EXTRAIT DU TEXTE:
Une ligne précaire traverse l’espace accueil de l’association, faute d’une installation électrique adéquate. (Photo : B.G.)

L’arrêté de péril placardé dans le hall et à l’extérieur reprend les maux sempiternels de l’habitat indigne : la façade présente des risques de chute de matériau sur les personnes. Aux 3ᵉ et 4ᵉ étages, les fuites d’eau dégradent la structure des planchers avec, là encore, un danger de “chutes sur les personnes“. Les propriétaires ont sept mois pour agir et mener les travaux. Le paradoxe est que le bailleur de l’association est la Ville de Marseille elle-même, coincée dans une copropriété où elle n’est pas majoritaire.

Dans les étages, le principal propriétaire traîne les pieds pour réaliser les travaux. “Disons que ses locataires sont du genre à mettre un seau d’eau plutôt que de prévenir le propriétaire qu’il y a un trou dans le toit”, formule une salariée. Contacté par Marsactu, le syndic professionnel n’était pas disposé à nous répondre dans le temps imparti à la rédaction de cet article. Quant au propriétaire indélicat, il n’a pas donné suite à nos appels.

La mairie de Marseille a entrepris un bras de fer avec ce dernier, lui enjoignant de faire des travaux d’ici à septembre prochain. “À partir de cette date, si les travaux n’ont pas été exécutés, la Ville pourra engager des travaux d’office afin de résoudre la situation et se retourner ensuite vers le propriétaire défaillant“, indique le service presse de la collectivité en réponse à nos questions.

EXERCICE A: D'après l'extrait sur l'arrêté de péril à Marseille, de combien de temps les propriétaires disposent-ils pour agir et mener les travaux ?
EXERCICE B: Reprenez le texte sur l'immeuble marseillais visé par un arrêté de péril à partir de sa dernière phrase et poursuivez-le.

BLOC DE DONNÉES:
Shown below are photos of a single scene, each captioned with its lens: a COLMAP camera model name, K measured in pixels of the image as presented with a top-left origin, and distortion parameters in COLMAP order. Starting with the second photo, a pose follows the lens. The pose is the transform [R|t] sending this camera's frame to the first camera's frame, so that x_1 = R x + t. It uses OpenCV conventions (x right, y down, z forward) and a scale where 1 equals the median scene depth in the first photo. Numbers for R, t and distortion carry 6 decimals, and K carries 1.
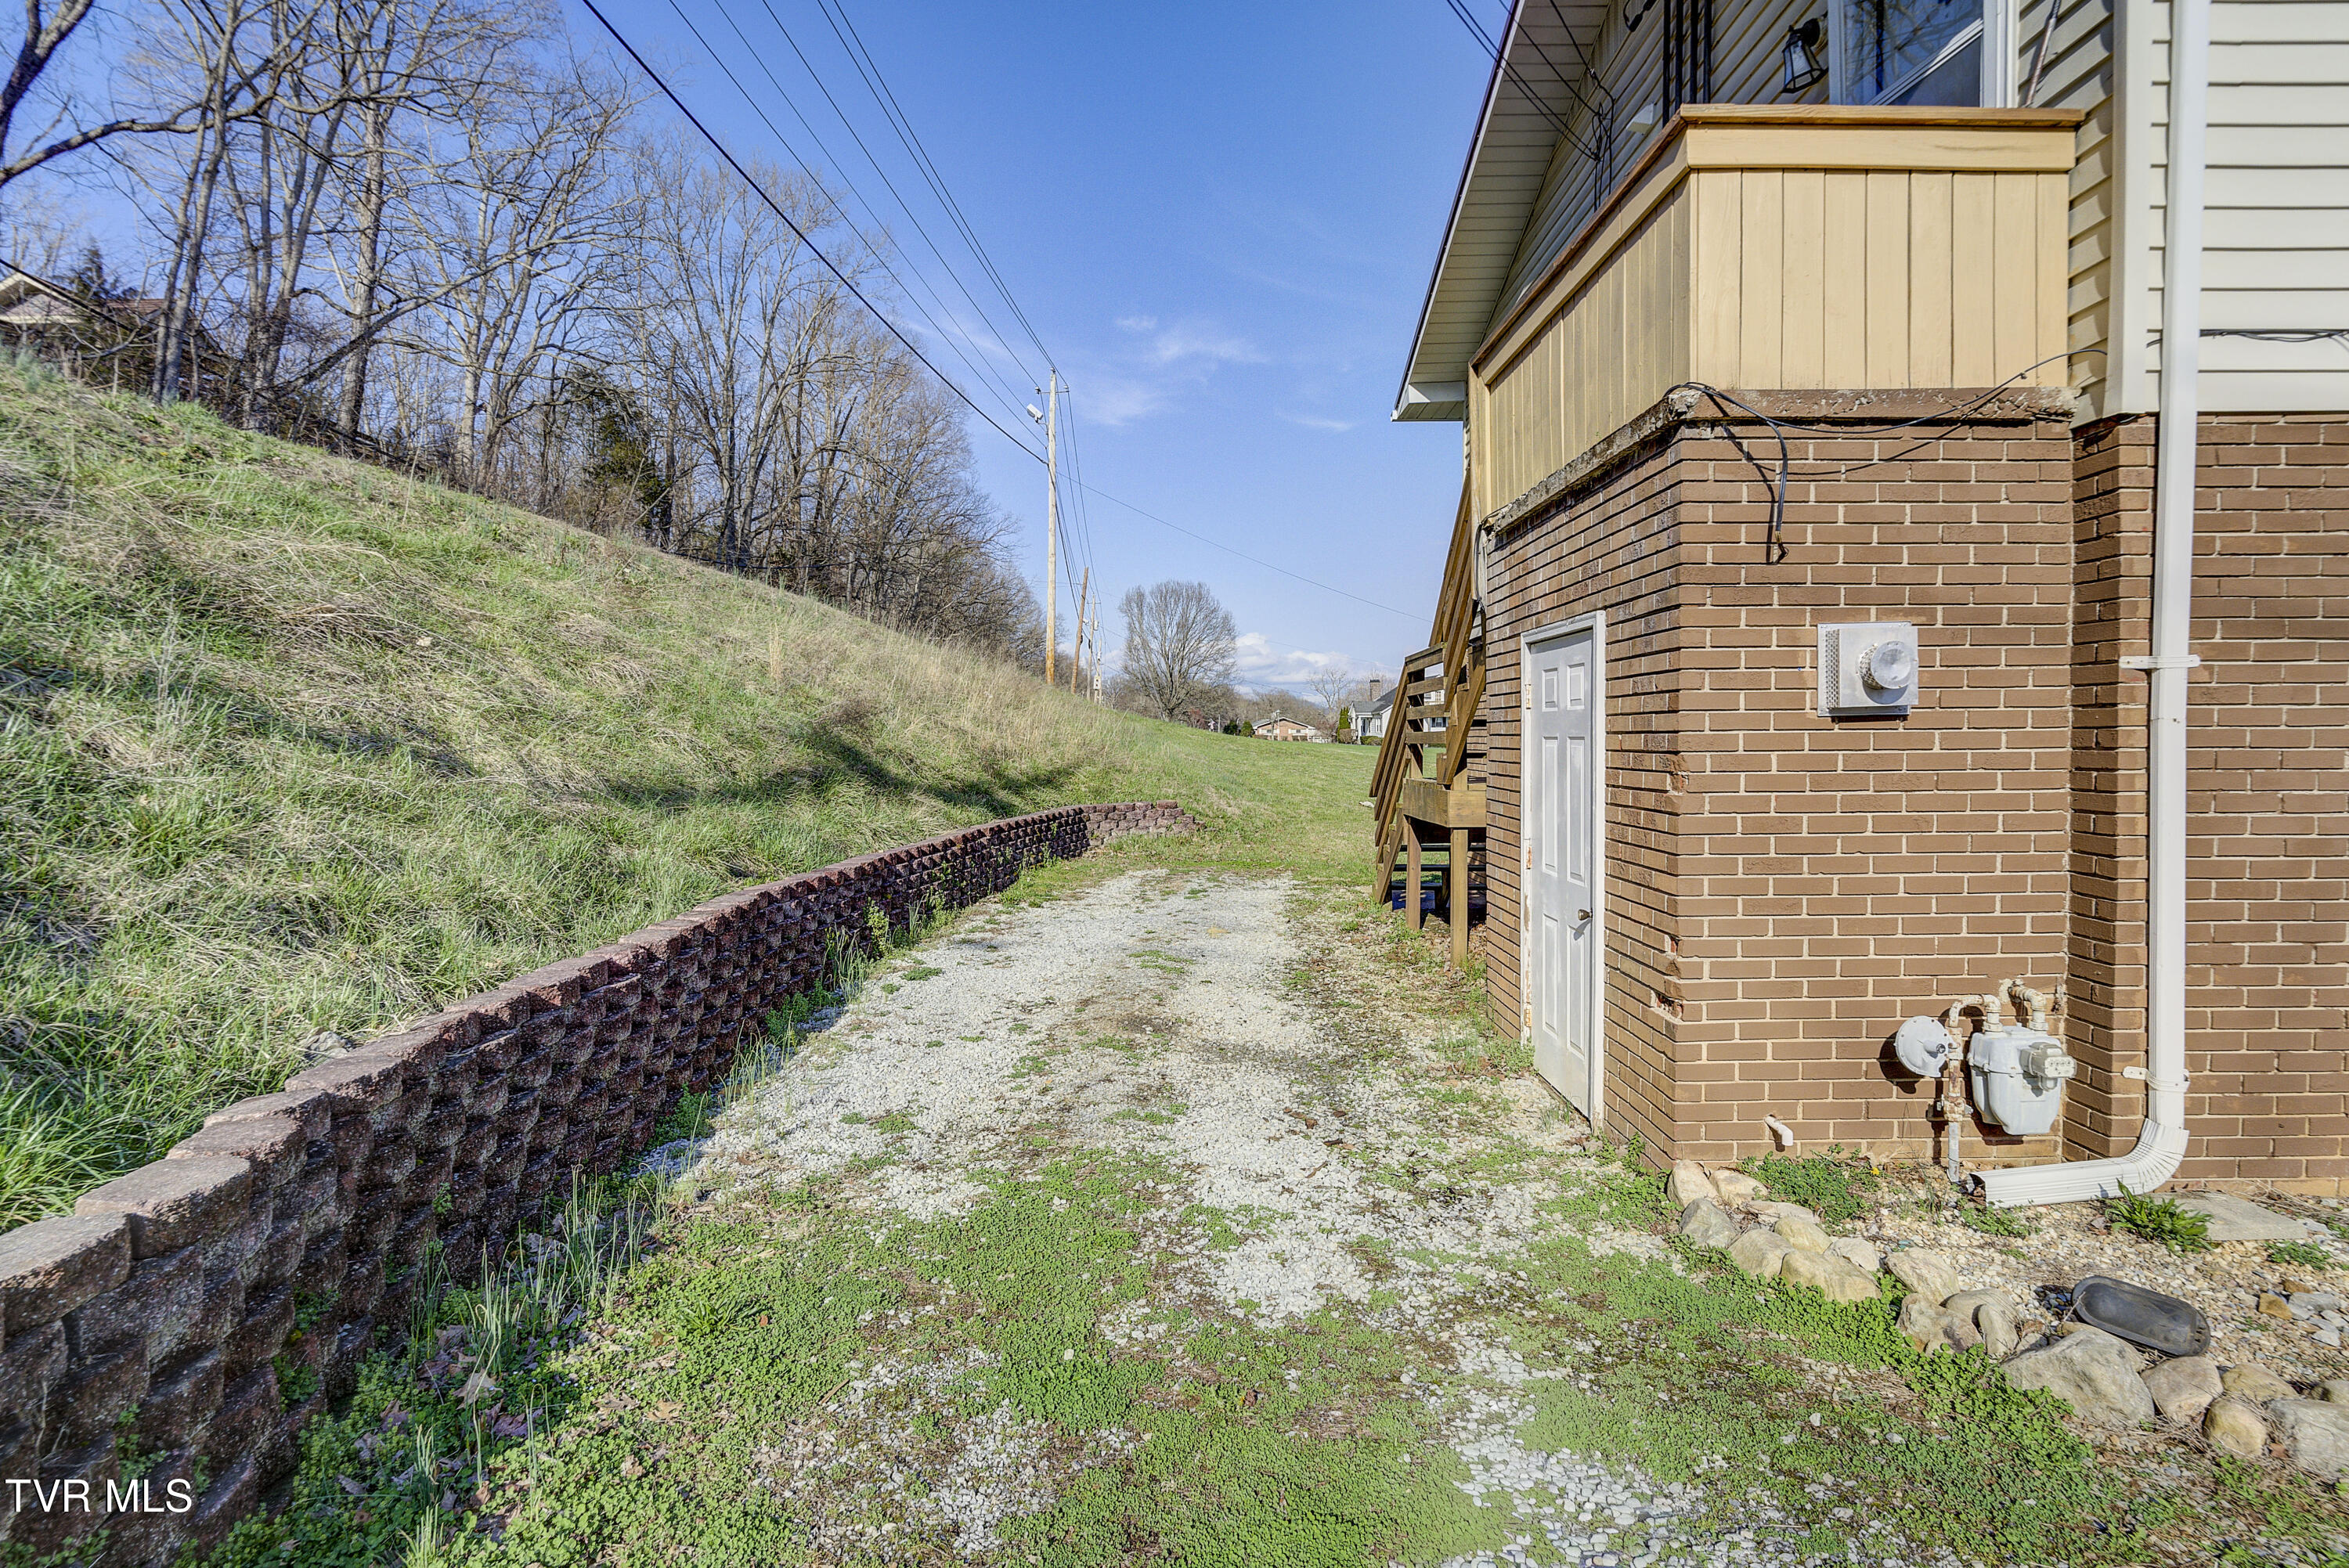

RÉPONSE A: Les propriétaires ont sept mois pour agir et mener les travaux.

RÉPONSE B:
Plus de chauffage depuis trois ans

L’association se retrouve donc prise en étau, entre une municipalité qui se pose en partenaire des associations du quartier et, de l’autre, un bailleur qui peine à maintenir un accueil digne. Depuis trois ans, il n’y a pas de chauffage en hiver et pas de fraîcheur en été. “Et soudain, le 11 avril on a vu débarquer des techniciens qui ont lancé le chantier au milieu du public“, raconte une salariée.

Éventré pour réaliser des travaux, le faux-plafond n’a jamais été réparé. Photo : B.G.

De l’eau, l’agente d’entretien Halima Salami en éponge tous les jours et parfois plusieurs centimètres avant l’arrivée des équipes. Selon les aléas, elle tombe en pluie ou en goutte-à-goutte le long des luminaires. Sans doute à cause de ce problème d’eau, le volet électrique de la vitrine a cessé de fonctionner un mois durant, obligeant les équipes à travailler sans lumière du jour et à faire passer le public par un étroit couloir.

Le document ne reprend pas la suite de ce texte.